Казалось бы, Леонову следует — по общепринятому советскому рецепту — провести своего профессора от раздумий и сомнений к окончательному уверованию в мудрость «нашей партии», к научному торжеству и победе над всеми врагами. Критика была бы довольна. Роман получился бы, как теперь в России говорится, «крепкий». Не знаю, был ли у автора «Скутаревского» такой план, но ничего невозможного в этом предположении нет. Я уже сказал, что в романе есть момент, когда возводимая Леоновым постройка как бы рушится, когда мир его как бы «раскалывается», и в бездушную, мертвенную, надуманную фабулу вторгается настоящая жизнь. Если бывают книги, о которых хочется заметить, что у автора «правая рука не знает, что писала левая», то, кажется, никогда эта поговорка не была уместнее, чем в применении к «Скутаревскому». В этом и сила, и слабость романа: сознание Леонова не поднимается высоко, но лучшие главы его книги написаны как будто бессознательно, в каком-то странном, грустном оцепенении. Советские критики по привычке ищут в каждом литературном произведении вывода, тенденции: вот этим, например, образом автор «сигнализирует» о прорыве на таком-то участке идеологического фронта, другим — указывает на срочную необходимость такой-то меры… Подобные опыты уже проделываются над «Скутаревским». Но критики в явном недоумении: ничего нельзя найти определенного у Леонова, ни «сигнализаций», ни указаний, ни даже «четкой классовой зарядки». Начнет он сигнализировать, — и тут же бросает, не договорив самого существенного. Сделает вид, что заряжен классовой бодростью, — и вдруг пишет что-то «о великом одиночестве человека на земле». И это в завершающий год пятилетки одиночество-то, в дни невиданных социалистических триумфов и завоеваний! Остается только признать «Скутаревского» роковой и непонятной ошибкой. Критика так и поступает.

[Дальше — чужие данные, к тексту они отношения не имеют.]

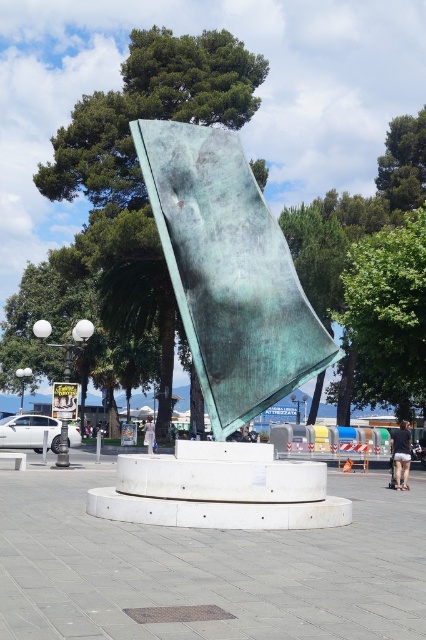
Question: Considering the real-world distances, which object is closest to the white fabric person at center?

Choices:
 (A) green leafy tree at center
 (B) dark gray shorts at lower right

Answer: (A)

Question: Is dark gray shorts at lower right below white fabric person at center?

Choices:
 (A) yes
 (B) no

Answer: (B)

Question: Does green leafy tree at upper center appear on the left side of green leafy tree at center?

Choices:
 (A) no
 (B) yes

Answer: (B)

Question: Based on their relative distances, which object is farther from the green leafy tree at center?

Choices:
 (A) green leafy tree at upper right
 (B) dark gray shorts at lower right
 (C) green leafy tree at upper center

Answer: (C)

Question: Is dark gray shorts at lower right below white fabric person at center?

Choices:
 (A) yes
 (B) no

Answer: (B)

Question: Among these objects, which one is nearest to the camera?

Choices:
 (A) green leafy tree at upper right
 (B) smooth concrete base at center
 (C) green patina metal at center

Answer: (B)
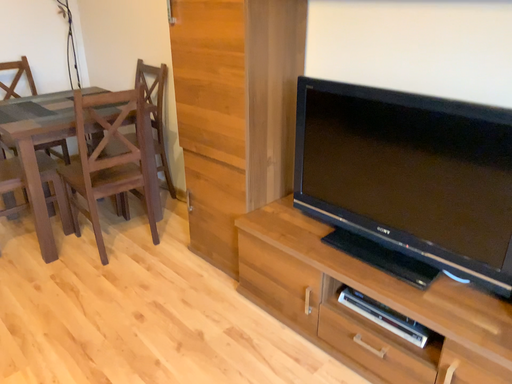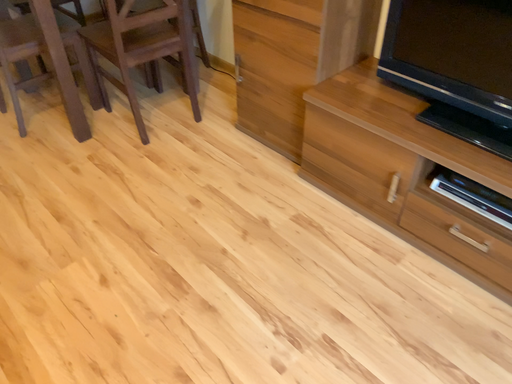
Question: How did the camera likely rotate when shooting the video?

Choices:
 (A) rotated downward
 (B) rotated upward

Answer: (A)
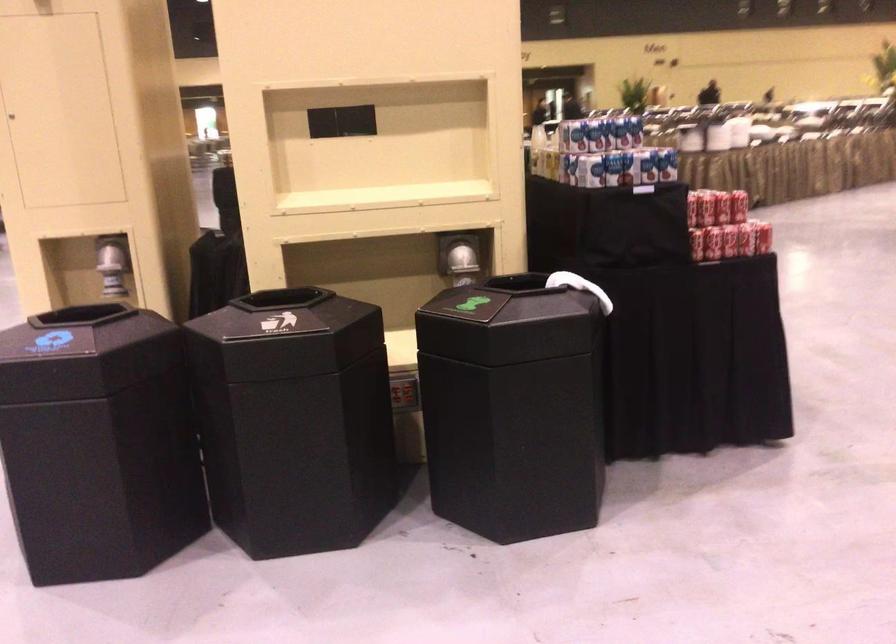
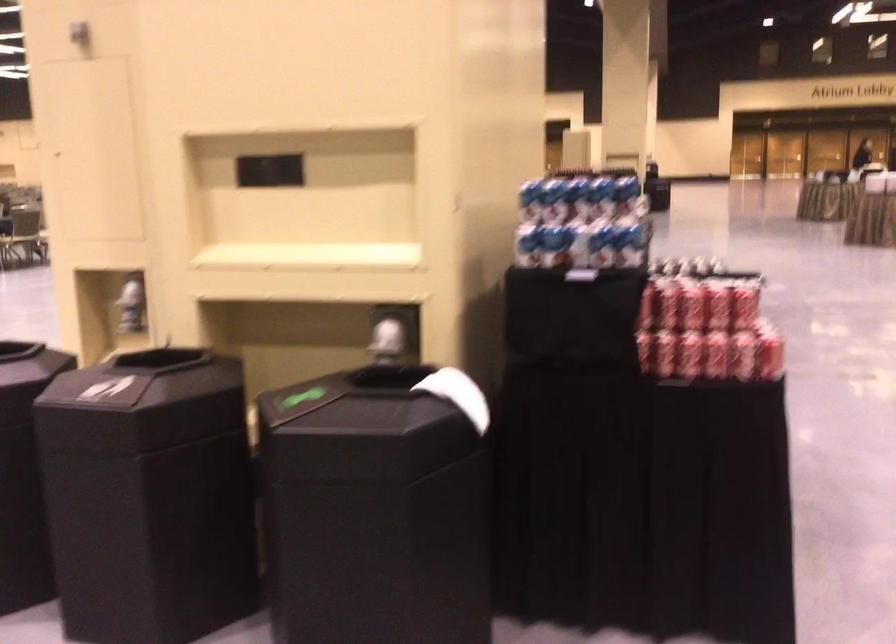
Find the pixel in the second image that matches (x=719, y=243) in the first image.

(688, 355)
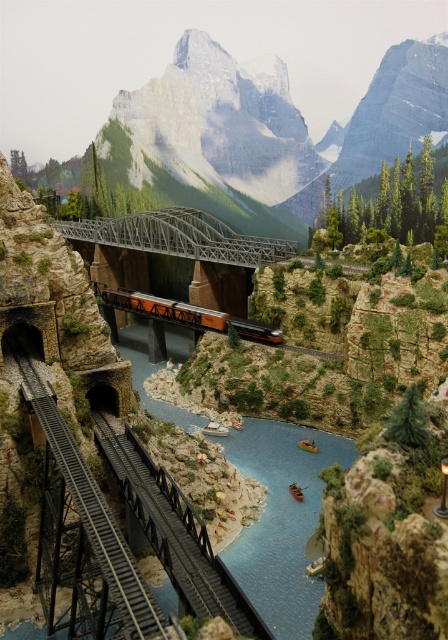
Is metallic bridge at center to the right of metallic silver train at center from the viewer's perspective?

No, metallic bridge at center is not to the right of metallic silver train at center.

Which is more to the right, metallic bridge at center or metallic silver train at center?

metallic silver train at center is more to the right.

Between point (133, 214) and point (180, 317), which one is positioned in front?

Point (180, 317)

Image resolution: width=448 pixels, height=640 pixels. I want to click on metallic bridge at center, so click(180, 236).

Who is lower down, blue glossy water at center or black metal train track at lower left?

Positioned lower is black metal train track at lower left.

Is blue glossy water at center bigger than black metal train track at lower left?

Indeed, blue glossy water at center has a larger size compared to black metal train track at lower left.

Is point (313, 582) positioned behind point (26, 376)?

No, it is not.

The image size is (448, 640). What are the coordinates of `blue glossy water at center` in the screenshot? It's located at (280, 520).

Which is above, black metal train track at lower left or metallic bridge at center?

metallic bridge at center is higher up.

Is black metal train track at lower left in front of metallic bridge at center?

That is True.

You are a GUI agent. You are given a task and a screenshot of the screen. Output one action in this format:
    pyautogui.click(x=<x>, y=<y>)
    Task: Click on the black metal train track at lower left
    This screenshot has width=448, height=640.
    Given the screenshot: What is the action you would take?
    (81, 534)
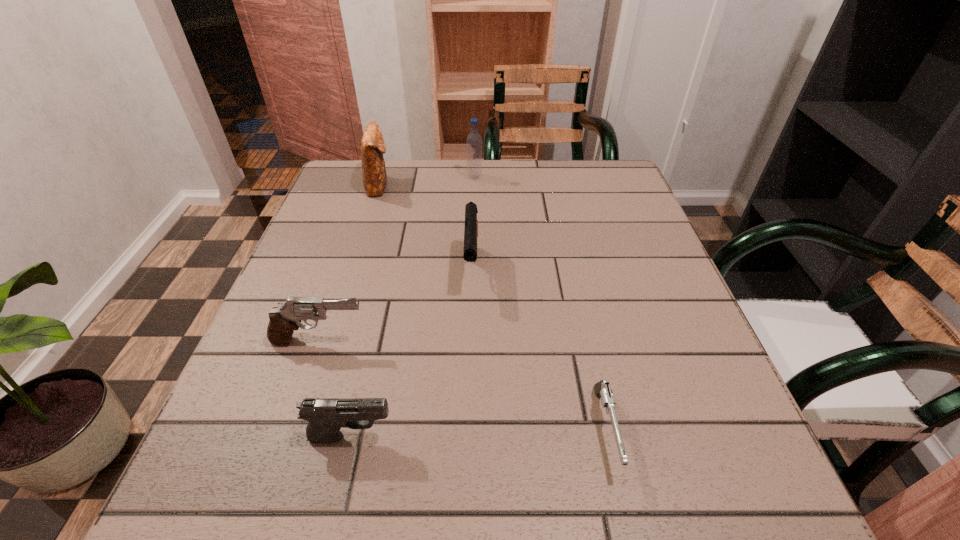
Identify the location of water bottle. This screenshot has height=540, width=960. (474, 140).

This screenshot has height=540, width=960. Find the location of `clutch bag`. clutch bag is located at coordinates (373, 147).

I want to click on the fourth nearest object, so click(x=471, y=223).

The height and width of the screenshot is (540, 960). Identify the location of the second pistol from right to left. (471, 223).

Locate an element on the screen. This screenshot has height=540, width=960. the fourth farthest object is located at coordinates (284, 320).

Where is `the third tallest pistol`? Image resolution: width=960 pixels, height=540 pixels. the third tallest pistol is located at coordinates click(x=326, y=416).

I want to click on the rightmost object, so [602, 389].

This screenshot has height=540, width=960. What are the coordinates of `the shortest pistol` in the screenshot? It's located at (602, 389).

Identify the location of vacant space situated on the left of the water bottle. (420, 178).

Identify the location of vacant space located on the open side of the clutch bag. The width and height of the screenshot is (960, 540). (521, 185).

Трещина в романе впервые чувствуется в тех главах, где появляется женский образ, т. е. любовь. Достойно внимания, что она разверзается в подлинно-зияющую пропасть там, где входит в роман Леонова смерть, — в главе, посвященной самоубийству сына Скутаревского. Профессор с высоты своего материалистического миросозерцания склонен посмеяться над «проклятыми вопросами», но автор, кажется, не вполне уверен, что его герой прав. У постели самоубийцы, бывшего в связи с группой инженеров-вредителей, Скутаревский гневно спрашивает:
— Это правда — подорвать величайшую попытку перестроить мир? Правда — организованно сжигать народные усилия?
Но хотя он и говорит, что «политика делит мир на иные молекулы, чем физика и химия», гибелью сына он все-таки потрясен и объяснить себе ее не может. Смерть и любовь парализуют рассудок Скутаревского, — и, как будто помня совет Ларошфуко, он боится на них «взглянуть в упор».
Женщина в романе Леонова не занимает значительного места. Однажды, возвращаясь в автомобиле в Москву, Скутаревский в поле едва не сбил с ног какую-то девочку. Была ночь, девочка шла одна, во тьме… Профессор подвез ее до города и, так как ей некуда было деться, пригласил к себе. Женя оказалась способным, умным подростком: стала учиться, сделалась секретарем Скутаревского. Профессору пришлось выехать из собственной квартиры из-за ревности и обиды жены. Но слухи и сплетни, которые стали усиленно распространяться насчет «старческих шалостей» Скутаревского, ни на чем не основаны: отношения его с Женей — деловые, суровые, без всякой сентиментальности. Страсть таится глубоко, Скутаревский не дает ей выхода. Жене же и в голову не приходит, что она может полюбить профессора: любовь зреет в душе ее медленно, спокойно. Ей, в сущности, гораздо ближе помощник Скутаревского, некто Геримов, молодой парень, яростно грызущий «гранит науки», и коммунист настолько стойкий, что ему даже по ночам снится, будто он полемизирует с Каутским. Но однажды Женя пришла к Скутаревскому и сказала:
– Мне кажется… вы можете считать, что я люблю вас.
Он молчал. Она добавила:
– Если вы хотите… то живите со мной!
Скутаревский отвечает взволнованно и сумбурно. Женя не понимает его. Тогда он переходит на иронию:
– Проще — значит площе. Я не имею права на вас, дорогой товарищ. Будучи нелюдимым, я прожил одиноко. Такое состояние продлится, по-видимому, и впредь. Наверно, я умру один. Меня похоронит милиция. Гроб оклеят красненькими обоями. Геримов, если ухитрится сбежать с заседания, скажет благоразумное слово.
– Это неправда, неправда! – закричала она, хватая его руку.
– Вот, знаитя, и все, – заключил он, нарочно исковеркав слово. – Мой вам совет, товарищ, сойдитесь с кем-нибудь еще!